– Не слушайте вы его! – возмущённо кричал старик с внуком, указывая пальцем на худого, даже девицы зашептались между собой и стали что-то возбуждённо обсуждать, косясь на бабушку. Буквально через какие то несчастные три минуты, после вопроса Жан-Люка, как пройти к Navona, автобус стал напоминать бурлящий котёл с топлёным маслом, готовым в любую минуту выплеснуться за края дозволенного. Встревоженный подозрительным шумом в салоне водитель резко затормозил, в результате чего худой скандалист оказался на коленках у девиц, успев при этом, чтобы не потерять равновесие, притянуть к себе одну из женщин в возрасте, на что та воскликнула:
– Ну, знаете, это уже переходит все границы!
Девушки закричали, и та, что была справа, упёрлась обеими руками в грудь наглеца, словно он собирался с ней целоваться.
– Что тут происходит? – сурово спросил водитель, вылезая из кабины. – Так, что тут происходит? – повторил он, жестикулируя. – Может мне тут, наконец, кто-нибудь объяснить, в чём дело?
– Синьор турист спрашивает, как пройти к Piazza Navona, – не вставая с коленок молодой девицы, но отпустив при этом пожилую, ответил худой.
– Ну и что, вы не можете объяснить человеку, как пройти к площади, тут что – нет ни одного римлянина, собралась одна глухая деревня?
– Сам ты деревня, когда я жила в Риме, ты под стол пешком ходил, деревенщина! – закричала бабушка.

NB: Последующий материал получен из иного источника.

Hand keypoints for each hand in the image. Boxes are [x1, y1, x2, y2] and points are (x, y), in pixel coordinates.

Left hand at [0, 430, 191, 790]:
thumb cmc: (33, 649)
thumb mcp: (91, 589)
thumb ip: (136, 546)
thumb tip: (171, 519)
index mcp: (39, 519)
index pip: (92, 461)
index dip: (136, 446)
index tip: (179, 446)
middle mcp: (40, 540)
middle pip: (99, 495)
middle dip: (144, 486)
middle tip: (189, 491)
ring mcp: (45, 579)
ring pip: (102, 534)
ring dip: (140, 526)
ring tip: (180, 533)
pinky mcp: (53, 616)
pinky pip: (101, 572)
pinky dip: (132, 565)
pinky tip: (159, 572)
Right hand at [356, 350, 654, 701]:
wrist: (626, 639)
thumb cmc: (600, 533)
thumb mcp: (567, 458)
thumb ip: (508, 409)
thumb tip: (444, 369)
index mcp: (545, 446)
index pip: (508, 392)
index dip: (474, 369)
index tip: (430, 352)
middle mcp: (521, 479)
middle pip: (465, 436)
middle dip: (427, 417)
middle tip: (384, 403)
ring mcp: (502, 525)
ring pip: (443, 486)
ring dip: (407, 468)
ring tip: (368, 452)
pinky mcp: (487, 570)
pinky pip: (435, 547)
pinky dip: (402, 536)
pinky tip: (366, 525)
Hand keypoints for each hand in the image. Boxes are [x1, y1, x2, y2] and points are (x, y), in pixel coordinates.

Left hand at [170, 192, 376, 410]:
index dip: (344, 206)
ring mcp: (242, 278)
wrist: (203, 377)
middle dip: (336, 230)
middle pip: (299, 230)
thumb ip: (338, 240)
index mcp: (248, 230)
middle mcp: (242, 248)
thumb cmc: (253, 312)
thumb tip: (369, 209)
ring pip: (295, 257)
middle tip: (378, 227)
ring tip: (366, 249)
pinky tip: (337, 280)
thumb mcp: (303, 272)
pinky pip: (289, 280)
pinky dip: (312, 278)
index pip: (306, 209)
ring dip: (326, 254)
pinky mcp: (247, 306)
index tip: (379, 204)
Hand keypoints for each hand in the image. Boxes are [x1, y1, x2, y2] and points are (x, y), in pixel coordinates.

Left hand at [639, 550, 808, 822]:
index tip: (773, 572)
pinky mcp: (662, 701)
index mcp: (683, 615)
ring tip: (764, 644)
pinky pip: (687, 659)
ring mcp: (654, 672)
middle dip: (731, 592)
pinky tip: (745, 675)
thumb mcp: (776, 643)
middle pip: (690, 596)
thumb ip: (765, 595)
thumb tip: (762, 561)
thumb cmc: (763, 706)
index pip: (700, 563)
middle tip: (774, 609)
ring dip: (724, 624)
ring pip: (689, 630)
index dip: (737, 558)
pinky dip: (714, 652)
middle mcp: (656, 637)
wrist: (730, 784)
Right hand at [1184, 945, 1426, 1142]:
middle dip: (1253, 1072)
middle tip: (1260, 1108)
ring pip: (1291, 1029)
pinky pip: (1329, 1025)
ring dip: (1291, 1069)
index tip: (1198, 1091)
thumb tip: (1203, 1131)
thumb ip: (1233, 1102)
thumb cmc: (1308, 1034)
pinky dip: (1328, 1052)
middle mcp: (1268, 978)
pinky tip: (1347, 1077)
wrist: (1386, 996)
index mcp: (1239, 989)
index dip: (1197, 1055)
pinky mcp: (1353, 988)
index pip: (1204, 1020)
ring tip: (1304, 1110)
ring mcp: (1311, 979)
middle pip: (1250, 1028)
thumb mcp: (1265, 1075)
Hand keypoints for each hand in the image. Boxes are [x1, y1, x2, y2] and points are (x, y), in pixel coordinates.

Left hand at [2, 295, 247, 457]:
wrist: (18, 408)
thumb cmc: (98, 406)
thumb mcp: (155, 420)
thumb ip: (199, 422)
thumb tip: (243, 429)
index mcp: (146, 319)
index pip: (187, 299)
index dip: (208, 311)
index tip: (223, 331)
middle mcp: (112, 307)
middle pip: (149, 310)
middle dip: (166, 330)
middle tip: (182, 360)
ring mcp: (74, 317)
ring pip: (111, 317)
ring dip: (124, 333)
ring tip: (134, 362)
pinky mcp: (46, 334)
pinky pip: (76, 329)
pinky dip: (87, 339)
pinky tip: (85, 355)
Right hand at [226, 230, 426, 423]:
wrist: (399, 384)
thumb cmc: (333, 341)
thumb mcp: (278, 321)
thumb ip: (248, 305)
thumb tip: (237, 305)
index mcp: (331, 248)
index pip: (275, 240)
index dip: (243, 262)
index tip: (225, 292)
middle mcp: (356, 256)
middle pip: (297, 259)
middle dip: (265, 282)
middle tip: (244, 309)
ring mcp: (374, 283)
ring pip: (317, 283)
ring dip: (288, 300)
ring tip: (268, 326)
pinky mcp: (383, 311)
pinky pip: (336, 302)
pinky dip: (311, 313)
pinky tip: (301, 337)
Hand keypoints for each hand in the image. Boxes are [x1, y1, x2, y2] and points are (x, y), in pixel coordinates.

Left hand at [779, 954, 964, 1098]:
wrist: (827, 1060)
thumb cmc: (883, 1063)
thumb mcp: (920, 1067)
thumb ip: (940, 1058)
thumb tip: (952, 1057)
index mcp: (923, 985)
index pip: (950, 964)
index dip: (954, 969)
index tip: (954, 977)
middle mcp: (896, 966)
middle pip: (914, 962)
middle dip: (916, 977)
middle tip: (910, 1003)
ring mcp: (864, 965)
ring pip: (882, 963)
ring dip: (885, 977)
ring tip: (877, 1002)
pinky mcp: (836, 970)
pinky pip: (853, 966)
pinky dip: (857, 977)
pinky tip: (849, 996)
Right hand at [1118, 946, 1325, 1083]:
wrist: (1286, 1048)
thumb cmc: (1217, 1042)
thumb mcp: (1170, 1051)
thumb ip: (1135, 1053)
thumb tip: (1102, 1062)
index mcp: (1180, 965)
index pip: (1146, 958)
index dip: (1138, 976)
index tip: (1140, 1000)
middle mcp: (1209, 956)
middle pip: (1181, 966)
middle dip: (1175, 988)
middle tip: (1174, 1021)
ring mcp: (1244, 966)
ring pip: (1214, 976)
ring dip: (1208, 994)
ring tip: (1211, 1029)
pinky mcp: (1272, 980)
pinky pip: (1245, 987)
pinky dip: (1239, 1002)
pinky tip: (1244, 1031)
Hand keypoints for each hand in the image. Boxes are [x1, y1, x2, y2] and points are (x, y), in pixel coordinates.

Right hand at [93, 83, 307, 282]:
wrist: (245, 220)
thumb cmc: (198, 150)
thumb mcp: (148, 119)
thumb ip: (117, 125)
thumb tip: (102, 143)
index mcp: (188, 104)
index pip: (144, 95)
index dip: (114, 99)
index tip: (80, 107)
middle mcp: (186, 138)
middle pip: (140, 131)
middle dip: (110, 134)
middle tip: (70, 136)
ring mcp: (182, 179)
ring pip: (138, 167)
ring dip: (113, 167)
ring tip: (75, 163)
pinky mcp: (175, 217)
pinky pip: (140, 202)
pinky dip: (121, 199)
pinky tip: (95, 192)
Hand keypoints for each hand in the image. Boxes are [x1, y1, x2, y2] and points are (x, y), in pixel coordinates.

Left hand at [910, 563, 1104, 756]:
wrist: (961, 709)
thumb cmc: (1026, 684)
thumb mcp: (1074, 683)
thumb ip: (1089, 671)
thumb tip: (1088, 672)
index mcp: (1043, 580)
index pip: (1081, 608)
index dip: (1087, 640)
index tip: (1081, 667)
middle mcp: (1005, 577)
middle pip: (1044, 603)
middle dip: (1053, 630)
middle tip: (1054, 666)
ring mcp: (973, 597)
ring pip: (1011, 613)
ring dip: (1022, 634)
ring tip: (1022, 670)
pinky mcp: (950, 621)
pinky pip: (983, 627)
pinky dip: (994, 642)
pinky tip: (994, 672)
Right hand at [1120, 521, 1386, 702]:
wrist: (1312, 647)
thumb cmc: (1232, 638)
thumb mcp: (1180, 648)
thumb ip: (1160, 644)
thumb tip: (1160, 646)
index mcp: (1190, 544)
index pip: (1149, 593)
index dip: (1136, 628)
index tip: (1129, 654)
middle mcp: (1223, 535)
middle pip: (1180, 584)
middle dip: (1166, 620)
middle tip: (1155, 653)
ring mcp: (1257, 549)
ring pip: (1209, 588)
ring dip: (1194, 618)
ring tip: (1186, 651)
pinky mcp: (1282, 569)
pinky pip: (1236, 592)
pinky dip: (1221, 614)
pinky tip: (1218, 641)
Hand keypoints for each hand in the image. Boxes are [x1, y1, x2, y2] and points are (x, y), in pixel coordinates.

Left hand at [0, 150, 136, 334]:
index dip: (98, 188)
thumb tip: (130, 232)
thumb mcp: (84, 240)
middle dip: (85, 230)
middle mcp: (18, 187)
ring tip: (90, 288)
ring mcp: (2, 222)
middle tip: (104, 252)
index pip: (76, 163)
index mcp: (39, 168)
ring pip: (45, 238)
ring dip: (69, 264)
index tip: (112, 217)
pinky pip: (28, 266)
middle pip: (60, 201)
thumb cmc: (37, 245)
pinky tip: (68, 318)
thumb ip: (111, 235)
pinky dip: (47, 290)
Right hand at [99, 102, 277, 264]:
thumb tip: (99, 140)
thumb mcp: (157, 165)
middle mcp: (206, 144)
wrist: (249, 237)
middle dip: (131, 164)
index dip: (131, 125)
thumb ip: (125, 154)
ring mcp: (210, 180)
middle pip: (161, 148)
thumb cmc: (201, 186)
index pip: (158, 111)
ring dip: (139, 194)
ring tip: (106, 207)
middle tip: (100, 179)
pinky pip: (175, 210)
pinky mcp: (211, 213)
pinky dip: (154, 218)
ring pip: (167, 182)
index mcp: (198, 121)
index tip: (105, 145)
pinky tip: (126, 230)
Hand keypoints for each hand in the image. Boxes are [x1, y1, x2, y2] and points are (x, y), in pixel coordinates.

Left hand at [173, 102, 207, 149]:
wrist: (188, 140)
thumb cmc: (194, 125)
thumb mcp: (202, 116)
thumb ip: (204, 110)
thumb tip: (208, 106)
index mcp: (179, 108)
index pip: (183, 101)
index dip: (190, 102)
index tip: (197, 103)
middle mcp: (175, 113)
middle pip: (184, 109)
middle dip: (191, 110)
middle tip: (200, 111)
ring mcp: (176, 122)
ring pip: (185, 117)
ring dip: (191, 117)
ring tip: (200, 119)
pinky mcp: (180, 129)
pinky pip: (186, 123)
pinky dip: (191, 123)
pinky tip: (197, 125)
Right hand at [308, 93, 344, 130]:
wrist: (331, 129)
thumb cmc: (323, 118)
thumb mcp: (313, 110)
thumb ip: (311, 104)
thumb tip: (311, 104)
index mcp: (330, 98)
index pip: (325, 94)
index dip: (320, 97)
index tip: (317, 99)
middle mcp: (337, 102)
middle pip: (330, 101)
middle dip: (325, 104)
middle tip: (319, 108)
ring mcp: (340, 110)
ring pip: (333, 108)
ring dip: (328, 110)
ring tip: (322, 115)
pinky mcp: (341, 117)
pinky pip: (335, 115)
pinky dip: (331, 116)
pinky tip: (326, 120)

Автобус мгновенно забурлил, теперь уже с прибавившимся водителем. Дабы избежать излишних эксцессов, Жан-Люк всё-таки решил выйти из автобуса и попытаться найти самому, без чьей-либо помощи злополучную площадь. За ним следом вышел водитель автобуса, который в течение пяти минут прилежно объяснял, выразительно жестикулируя, как пройти, не сворачивая на маленькие улицы, прямо по центральным . С распухшей головой, изнывая от жары, он дошёл наконец до какой-то уличной кафешки, решив присесть, отдохнуть немного. Сразу же наотрез отказался занять место на веранде под солнцем, которое ему вежливо предложил официант, и зашёл внутрь. Это было небольшое, приятное заведение, климатизированное, с изображениями артистов и чемпионов по боксу на крашеных стенах, которые фотографировались около стойки бара с одним и тем же человеком, очевидно хозяином заведения. Усевшись в глубине зала прямо под самым кондиционером, который обдал его полярным холодом, он обратил внимание, что таких, как он, спасающихся от жары было довольно-таки много, бар был полным. Официант принёс маленькую чашечку с микроскопическим количеством кофе, напоминающим по вкусу горькую отраву, и сразу же исчез, успев при этом засунуть чек под блюдце. Сделав небольшой глоток бурой жидкости с пенкой, Жан-Люк вдруг почувствовал, как появилось знакомое чувство дискомфорта. «Наверное, жара, – подумал он. – Или неужели опять началось?» И тут же поймал себя на мысли, что всё не так просто для него в последнее время. А вокруг стоял страшный галдёж, кругом всё шумело, говорило, смеялось, кричало, звало!
– Эндзо! Эндзо! Куда ты запропастился, бездельник, кто-то не заплатил за виски! – кричал человек с фотографии на стенке, неожиданно появившись за стойкой бара.
Жена громыхала посудой и орала с кухни на балкон, где баловались дети, и они ей отвечали тем же криком, телевизор изрыгал бездушную какофонию симфонического оркестра под руководством полоумного дирижёра со взъерошенными волосами, сосед сверху безжалостно, но с упорством сверлил бетонную стену, которая жалостливо визжала, не поддаваясь каленному сверлу. Он больше не мог терпеть этого шума, это было выше его сил. Схватив в руку куртку, которая затрещала по швам, сорвавшись с петли, выскочил в пыльный подъезд. В квартире напротив соседка громко отчитывала мужа за пустую бутылку виски, которую нашла в мусоре, и орала благим матом на него:
– За два дня прикончил, изверг, эгоист, я её на день рождения держала! – Муж в свою очередь не отставал от неё и вопил истошным голосом:
– Дура, истеричка!
Перепрыгивая по две ступеньки за раз по затертой лестнице, он оказался во дворе, где тоже кричали дети, не заводились машины, сплетничали две соседки-старушки, поглядывая искоса на прохожих, какая-то мать звала домой непослушного ребёнка, ей в унисон вторила чья-то жена, зовя супруга домой, который, ругаясь, играл в петанк с друзьями под тенью деревьев.